*** DATASET EXTRACT Section Begins ***
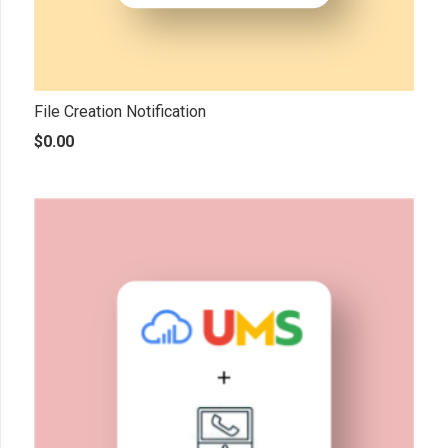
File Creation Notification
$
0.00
*** DATASET EXTRACT Section Ends ***
*** DATASET EXTRACT Section Begins ***
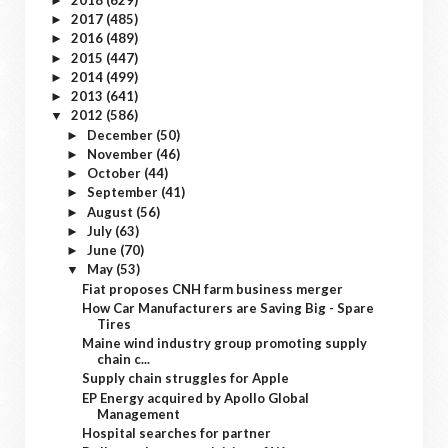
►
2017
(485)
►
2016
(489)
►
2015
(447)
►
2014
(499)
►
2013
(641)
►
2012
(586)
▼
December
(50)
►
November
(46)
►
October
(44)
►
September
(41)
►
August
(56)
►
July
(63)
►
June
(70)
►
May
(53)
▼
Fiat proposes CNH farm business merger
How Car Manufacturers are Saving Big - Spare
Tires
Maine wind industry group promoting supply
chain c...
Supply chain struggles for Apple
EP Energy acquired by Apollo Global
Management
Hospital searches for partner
*** DATASET EXTRACT Section Ends ***
- [TASK TO COMPLETE] Show each line in the data where the string "chain" appears.

- [TASK SOLUTION]
chain c...
Supply chain struggles for Apple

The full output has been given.